Saved data entries
- - -

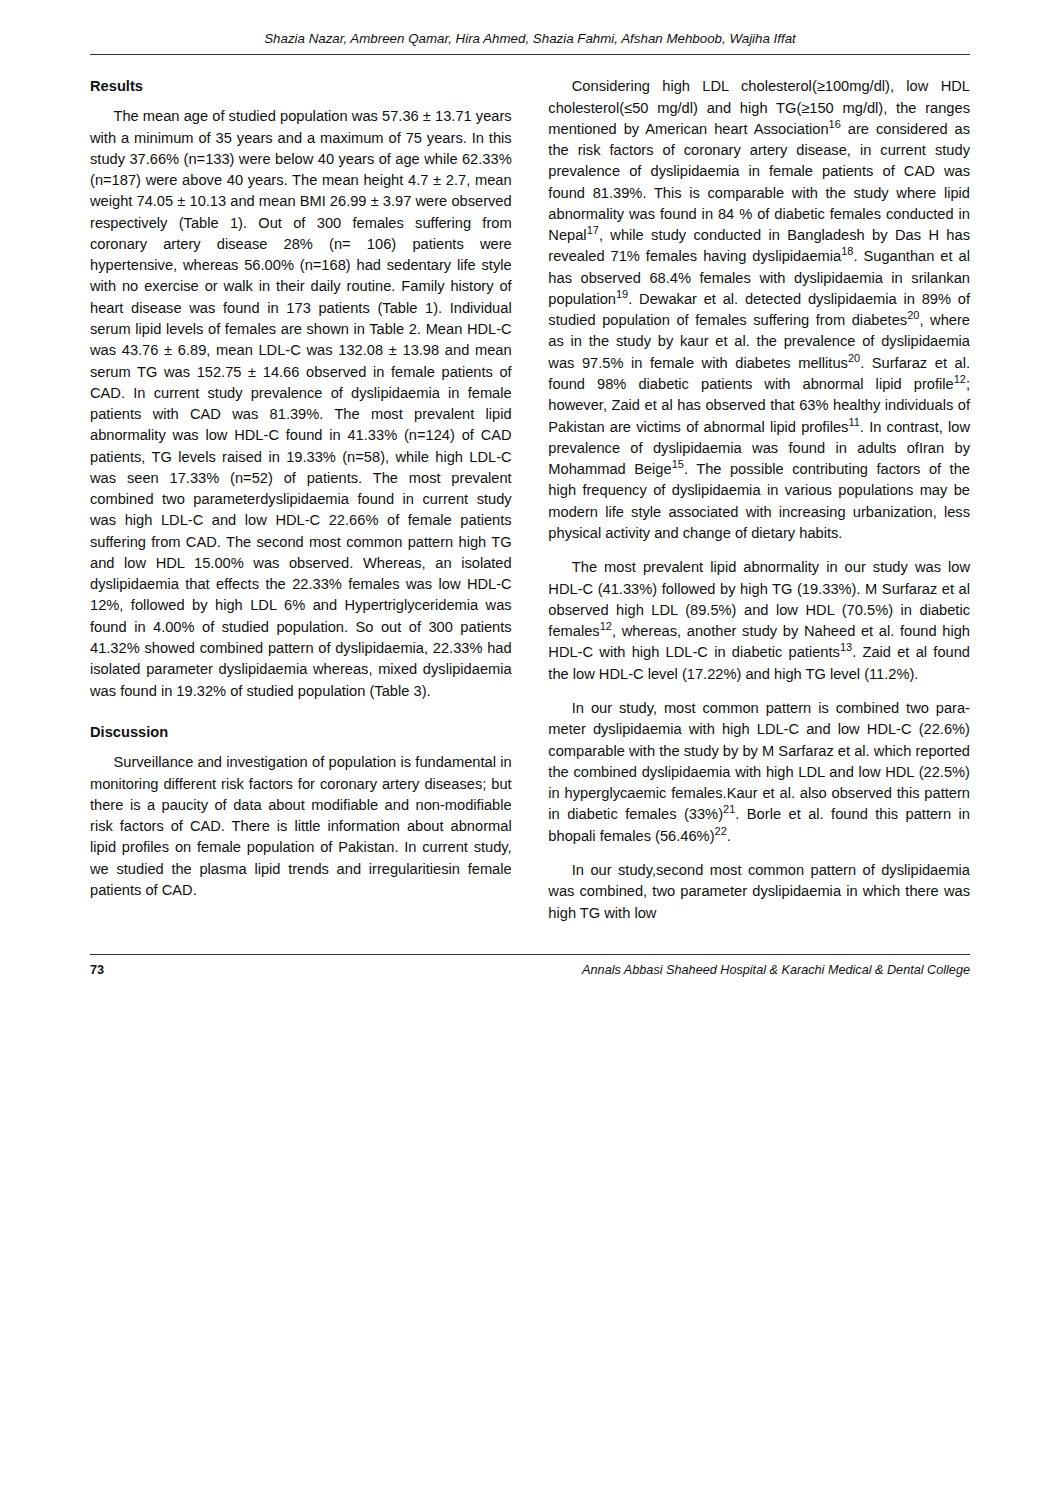Shazia Nazar, Ambreen Qamar, Hira Ahmed, Shazia Fahmi, Afshan Mehboob, Wajiha Iffat
Results
The mean age of studied population was 57.36 ± 13.71 years with a minimum of 35 years and a maximum of 75 years. In this study 37.66% (n=133) were below 40 years of age while 62.33% (n=187) were above 40 years. The mean height 4.7 ± 2.7, mean weight 74.05 ± 10.13 and mean BMI 26.99 ± 3.97 were observed respectively (Table 1). Out of 300 females suffering from coronary artery disease 28% (n= 106) patients were hypertensive, whereas 56.00% (n=168) had sedentary life style with no exercise or walk in their daily routine. Family history of heart disease was found in 173 patients (Table 1). Individual serum lipid levels of females are shown in Table 2. Mean HDL-C was 43.76 ± 6.89, mean LDL-C was 132.08 ± 13.98 and mean serum TG was 152.75 ± 14.66 observed in female patients of CAD. In current study prevalence of dyslipidaemia in female patients with CAD was 81.39%. The most prevalent lipid abnormality was low HDL-C found in 41.33% (n=124) of CAD patients, TG levels raised in 19.33% (n=58), while high LDL-C was seen 17.33% (n=52) of patients. The most prevalent combined two parameterdyslipidaemia found in current study was high LDL-C and low HDL-C 22.66% of female patients suffering from CAD. The second most common pattern high TG and low HDL 15.00% was observed. Whereas, an isolated dyslipidaemia that effects the 22.33% females was low HDL-C 12%, followed by high LDL 6% and Hypertriglyceridemia was found in 4.00% of studied population. So out of 300 patients 41.32% showed combined pattern of dyslipidaemia, 22.33% had isolated parameter dyslipidaemia whereas, mixed dyslipidaemia was found in 19.32% of studied population (Table 3).
Discussion
Surveillance and investigation of population is fundamental in monitoring different risk factors for coronary artery diseases; but there is a paucity of data about modifiable and non-modifiable risk factors of CAD. There is little information about abnormal lipid profiles on female population of Pakistan. In current study, we studied the plasma lipid trends and irregularitiesin female patients of CAD.
Considering high LDL cholesterol(≥100mg/dl), low HDL cholesterol(≤50 mg/dl) and high TG(≥150 mg/dl), the ranges mentioned by American heart Association16 are considered as the risk factors of coronary artery disease, in current study prevalence of dyslipidaemia in female patients of CAD was found 81.39%. This is comparable with the study where lipid abnormality was found in 84 % of diabetic females conducted in Nepal17, while study conducted in Bangladesh by Das H has revealed 71% females having dyslipidaemia18. Suganthan et al has observed 68.4% females with dyslipidaemia in srilankan population19. Dewakar et al. detected dyslipidaemia in 89% of studied population of females suffering from diabetes20, where as in the study by kaur et al. the prevalence of dyslipidaemia was 97.5% in female with diabetes mellitus20. Surfaraz et al. found 98% diabetic patients with abnormal lipid profile12; however, Zaid et al has observed that 63% healthy individuals of Pakistan are victims of abnormal lipid profiles11. In contrast, low prevalence of dyslipidaemia was found in adults ofIran by Mohammad Beige15. The possible contributing factors of the high frequency of dyslipidaemia in various populations may be modern life style associated with increasing urbanization, less physical activity and change of dietary habits.
The most prevalent lipid abnormality in our study was low HDL-C (41.33%) followed by high TG (19.33%). M Surfaraz et al observed high LDL (89.5%) and low HDL (70.5%) in diabetic females12, whereas, another study by Naheed et al. found high HDL-C with high LDL-C in diabetic patients13. Zaid et al found the low HDL-C level (17.22%) and high TG level (11.2%).
In our study, most common pattern is combined two para-meter dyslipidaemia with high LDL-C and low HDL-C (22.6%) comparable with the study by by M Sarfaraz et al. which reported the combined dyslipidaemia with high LDL and low HDL (22.5%) in hyperglycaemic females.Kaur et al. also observed this pattern in diabetic females (33%)21. Borle et al. found this pattern in bhopali females (56.46%)22.
In our study,second most common pattern of dyslipidaemia was combined, two parameter dyslipidaemia in which there was high TG with low
73 Annals Abbasi Shaheed Hospital & Karachi Medical & Dental College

- - -

__Task item__:
Retype the data above exactly, dropping every picture.

__Finished exercise__:
Shazia Nazar, Ambreen Qamar, Hira Ahmed, Shazia Fahmi, Afshan Mehboob, Wajiha Iffat
Results
The mean age of studied population was 57.36 ± 13.71 years with a minimum of 35 years and a maximum of 75 years. In this study 37.66% (n=133) were below 40 years of age while 62.33% (n=187) were above 40 years. The mean height 4.7 ± 2.7, mean weight 74.05 ± 10.13 and mean BMI 26.99 ± 3.97 were observed respectively (Table 1). Out of 300 females suffering from coronary artery disease 28% (n= 106) patients were hypertensive, whereas 56.00% (n=168) had sedentary life style with no exercise or walk in their daily routine. Family history of heart disease was found in 173 patients (Table 1). Individual serum lipid levels of females are shown in Table 2. Mean HDL-C was 43.76 ± 6.89, mean LDL-C was 132.08 ± 13.98 and mean serum TG was 152.75 ± 14.66 observed in female patients of CAD. In current study prevalence of dyslipidaemia in female patients with CAD was 81.39%. The most prevalent lipid abnormality was low HDL-C found in 41.33% (n=124) of CAD patients, TG levels raised in 19.33% (n=58), while high LDL-C was seen 17.33% (n=52) of patients. The most prevalent combined two parameterdyslipidaemia found in current study was high LDL-C and low HDL-C 22.66% of female patients suffering from CAD. The second most common pattern high TG and low HDL 15.00% was observed. Whereas, an isolated dyslipidaemia that effects the 22.33% females was low HDL-C 12%, followed by high LDL 6% and Hypertriglyceridemia was found in 4.00% of studied population. So out of 300 patients 41.32% showed combined pattern of dyslipidaemia, 22.33% had isolated parameter dyslipidaemia whereas, mixed dyslipidaemia was found in 19.32% of studied population (Table 3).
Discussion
Surveillance and investigation of population is fundamental in monitoring different risk factors for coronary artery diseases; but there is a paucity of data about modifiable and non-modifiable risk factors of CAD. There is little information about abnormal lipid profiles on female population of Pakistan. In current study, we studied the plasma lipid trends and irregularitiesin female patients of CAD.
Considering high LDL cholesterol(≥100mg/dl), low HDL cholesterol(≤50 mg/dl) and high TG(≥150 mg/dl), the ranges mentioned by American heart Association16 are considered as the risk factors of coronary artery disease, in current study prevalence of dyslipidaemia in female patients of CAD was found 81.39%. This is comparable with the study where lipid abnormality was found in 84 % of diabetic females conducted in Nepal17, while study conducted in Bangladesh by Das H has revealed 71% females having dyslipidaemia18. Suganthan et al has observed 68.4% females with dyslipidaemia in srilankan population19. Dewakar et al. detected dyslipidaemia in 89% of studied population of females suffering from diabetes20, where as in the study by kaur et al. the prevalence of dyslipidaemia was 97.5% in female with diabetes mellitus20. Surfaraz et al. found 98% diabetic patients with abnormal lipid profile12; however, Zaid et al has observed that 63% healthy individuals of Pakistan are victims of abnormal lipid profiles11. In contrast, low prevalence of dyslipidaemia was found in adults ofIran by Mohammad Beige15. The possible contributing factors of the high frequency of dyslipidaemia in various populations may be modern life style associated with increasing urbanization, less physical activity and change of dietary habits.
The most prevalent lipid abnormality in our study was low HDL-C (41.33%) followed by high TG (19.33%). M Surfaraz et al observed high LDL (89.5%) and low HDL (70.5%) in diabetic females12, whereas, another study by Naheed et al. found high HDL-C with high LDL-C in diabetic patients13. Zaid et al found the low HDL-C level (17.22%) and high TG level (11.2%).
In our study, most common pattern is combined two para-meter dyslipidaemia with high LDL-C and low HDL-C (22.6%) comparable with the study by by M Sarfaraz et al. which reported the combined dyslipidaemia with high LDL and low HDL (22.5%) in hyperglycaemic females.Kaur et al. also observed this pattern in diabetic females (33%)21. Borle et al. found this pattern in bhopali females (56.46%)22.
In our study,second most common pattern of dyslipidaemia was combined, two parameter dyslipidaemia in which there was high TG with low
73 Annals Abbasi Shaheed Hospital & Karachi Medical & Dental College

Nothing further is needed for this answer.